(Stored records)
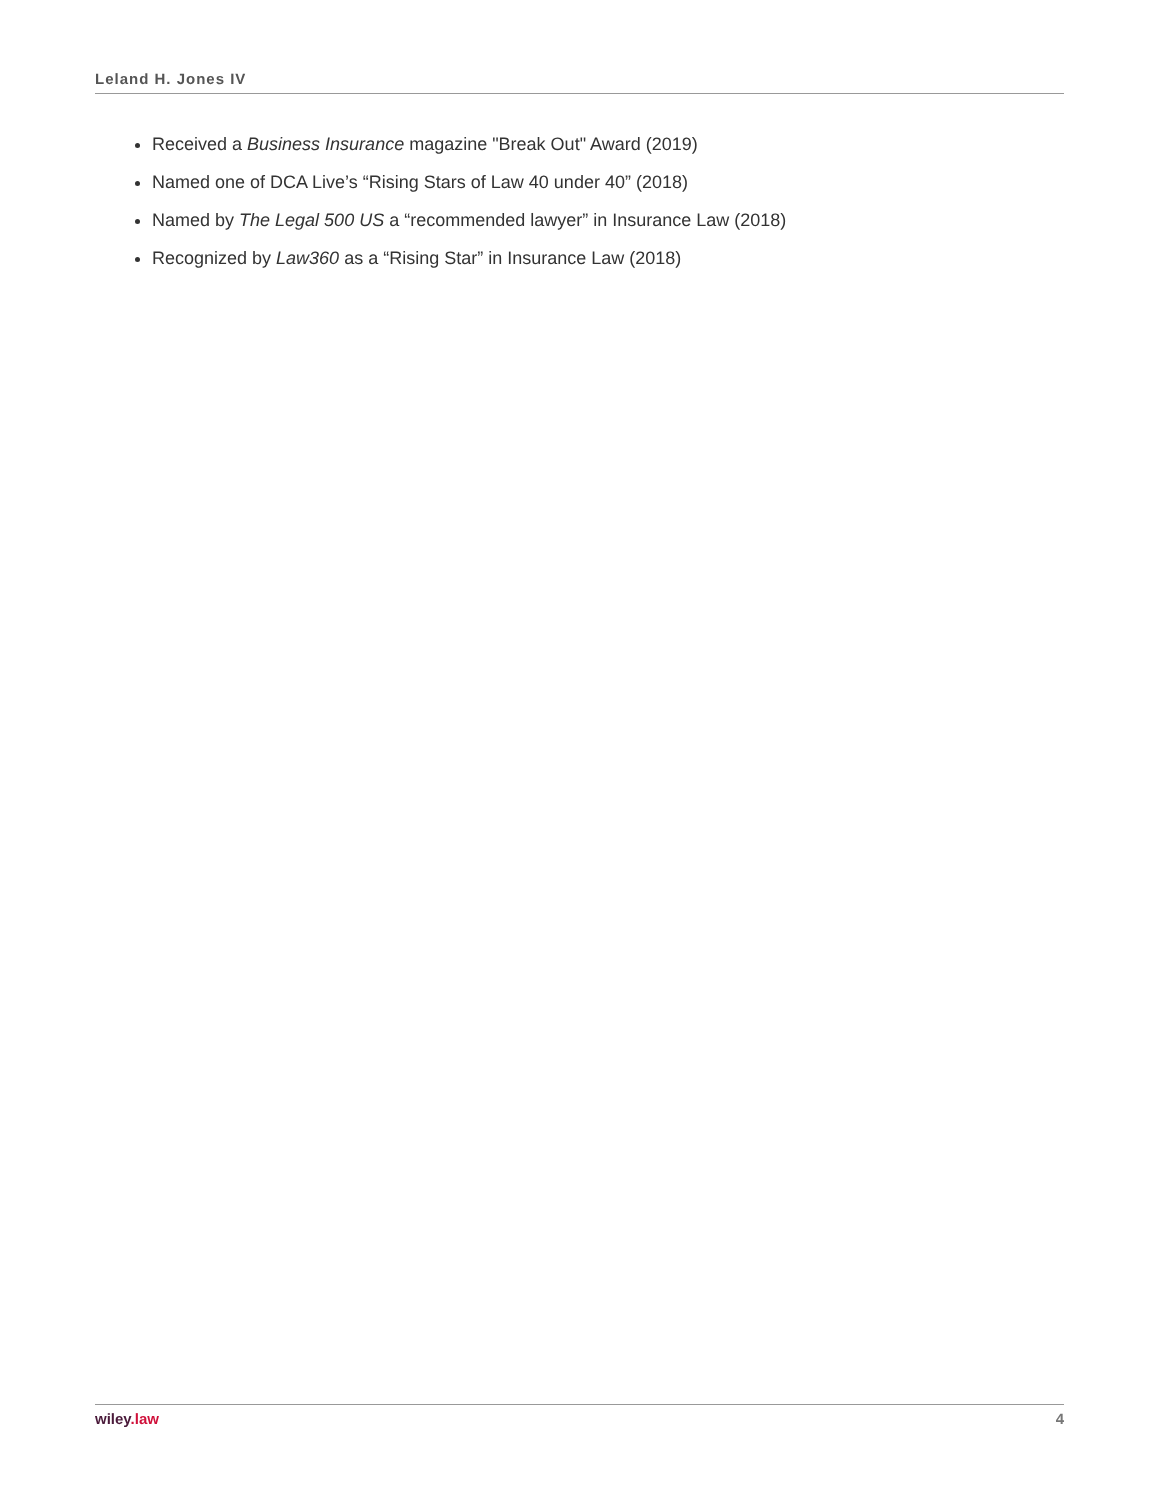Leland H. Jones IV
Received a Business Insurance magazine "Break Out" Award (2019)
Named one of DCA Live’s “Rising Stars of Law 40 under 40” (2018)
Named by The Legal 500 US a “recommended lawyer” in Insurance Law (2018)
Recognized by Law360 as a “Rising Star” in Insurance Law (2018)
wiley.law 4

PROBLEM — The answer must consist of every line from the data that contains the word "Named".

RESPONSE FOR THIS EXERCISE —
Named one of DCA Live’s “Rising Stars of Law 40 under 40” (2018)
Named by The Legal 500 US a “recommended lawyer” in Insurance Law (2018)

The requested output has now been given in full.